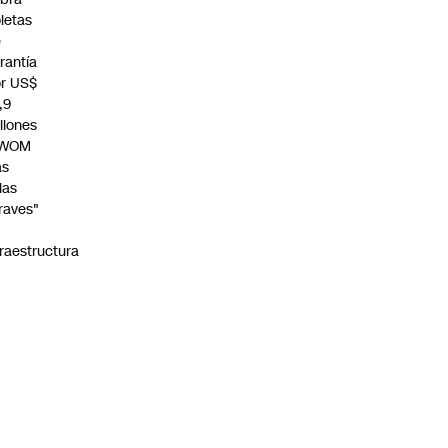
letas
e
rantía
r US$
,9
llones
 WOM
as
llas
raves"
n
fraestructura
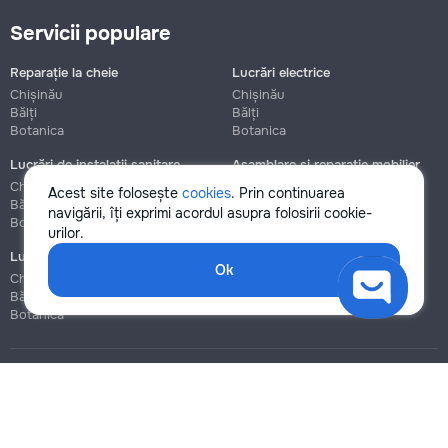
Servicii populare
Reparație la cheie
Lucrări electrice
Chișinău
Chișinău
Bălți
Bălți
Botanica
Botanica
Lucrări de instalații sanitare
Asamblare și reparație mobilier
Chișinău
Chișinău
Acest site folosește
cookies
. Prin continuarea
Bălți
Bălți
navigării, îți exprimi acordul asupra folosirii cookie-
Botanica
Botanica
urilor.
Lucrări de construcție și instalare
Ok
Chișinău
Bălți
Botanica
Blog
Reguli
Prețuri la servicii
Ajutor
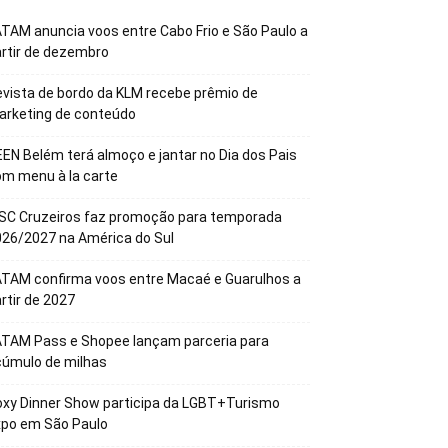
TAM anuncia voos entre Cabo Frio e São Paulo a
rtir de dezembro
vista de bordo da KLM recebe prêmio de
arketing de conteúdo
EN Belém terá almoço e jantar no Dia dos Pais
m menu à la carte
SC Cruzeiros faz promoção para temporada
26/2027 na América do Sul
TAM confirma voos entre Macaé e Guarulhos a
rtir de 2027
ATAM Pass e Shopee lançam parceria para
cúmulo de milhas
xy Dinner Show participa da LGBT+Turismo
xpo em São Paulo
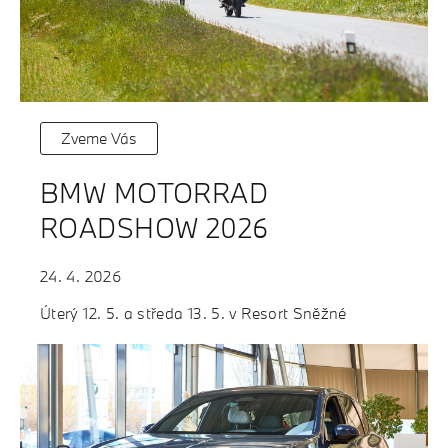
Zveme Vás
BMW MOTORRAD
ROADSHOW 2026
24. 4. 2026
Úterý 12. 5. a středa 13. 5. v Resort Sněžné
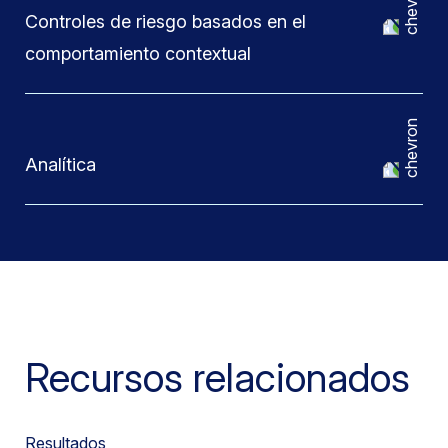
Controles de riesgo basados en el
comportamiento contextual
Analítica
Recursos relacionados
Resultados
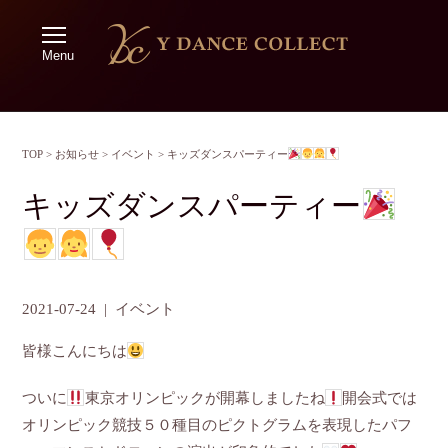
Menu
TOP
>
お知らせ
>
イベント
>
キッズダンスパーティー
キッズダンスパーティー
2021-07-24
|
イベント
皆様こんにちは
ついに
東京オリンピックが開幕しましたね
開会式では
オリンピック競技５０種目のピクトグラムを表現したパフ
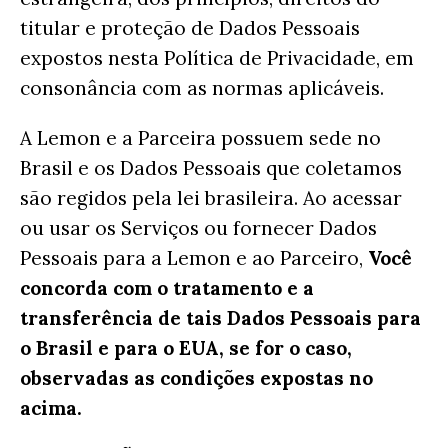
titular e proteção de Dados Pessoais
expostos nesta Política de Privacidade, em
consonância com as normas aplicáveis.
A Lemon e a Parceira possuem sede no
Brasil e os Dados Pessoais que coletamos
são regidos pela lei brasileira. Ao acessar
ou usar os Serviços ou fornecer Dados
Pessoais para a Lemon e ao Parceiro,
Você
concorda com o tratamento e a
transferência de tais Dados Pessoais para
o Brasil e para o EUA, se for o caso,
observadas as condições expostas no
acima.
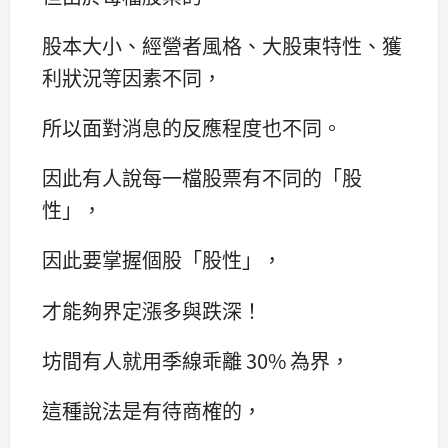
股本大小、經營者風格、大股東特性、獲
利狀況等因素不同，
所以面對消息的反應程度也不同。
因此有人說每一檔股票有不同的「股
性」，
因此要掌握個股「股性」，
才能夠界定漲多與跌深！
坊間有人就用季線乖離 30% 為界，
這種說法是有待商榷的，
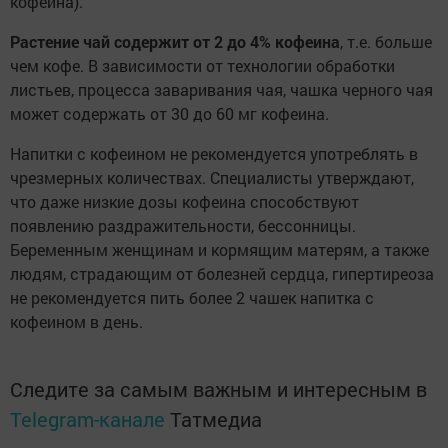
кофеина).
Растение чай содержит от 2 до 4% кофеина
, т.е. больше
чем кофе. В зависимости от технологии обработки
листьев, процесса заваривания чая, чашка черного чая
может содержать от 30 до 60 мг кофеина.
Напитки с кофеином не рекомендуется употреблять в
чрезмерных количествах. Специалисты утверждают,
что даже низкие дозы кофеина способствуют
появлению раздражительности, бессонницы.
Беременным женщинам и кормящим матерям, а также
людям, страдающим от болезней сердца, гипертиреоза
не рекомендуется пить более 2 чашек напитка с
кофеином в день.
Следите за самым важным и интересным в
Telegram-канале
Татмедиа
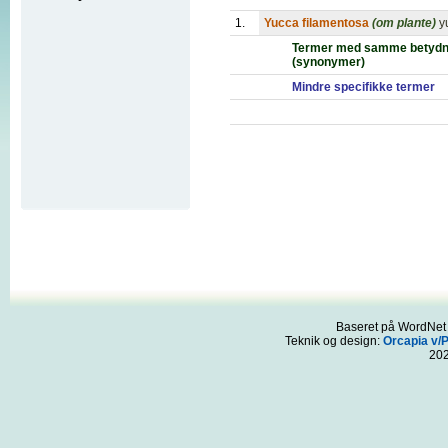
1.
Yucca filamentosa
(om plante)
y
Termer med samme betydn
(synonymer)
Mindre specifikke termer
Baseret på WordNet 3
Teknik og design:
Orcapia v/
20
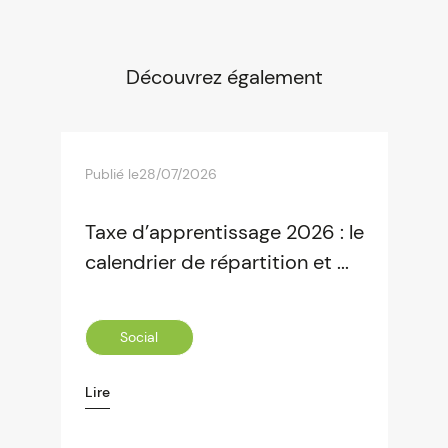
Découvrez également
Publié le
28/07/2026
Taxe d’apprentissage 2026 : le
calendrier de répartition et ...
Social
Lire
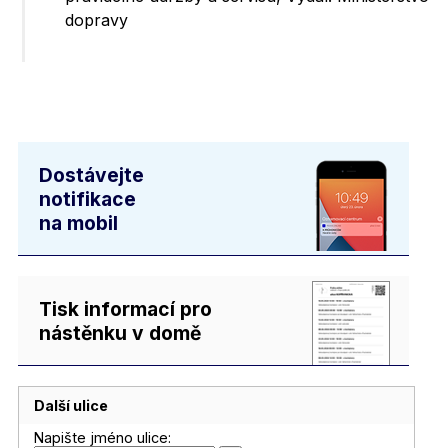
dopravy
Dostávejte
notifikace
na mobil
Tisk informací pro
nástěnku v domě
Další ulice
Napište jméno ulice:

.....

WHAT YOU SHOULD DO:
Whenever a line of the listing above holds the word "voos", copy that line.

YOUR RESPONSE:
TAM anuncia voos entre Cabo Frio e São Paulo a
TAM confirma voos entre Macaé e Guarulhos a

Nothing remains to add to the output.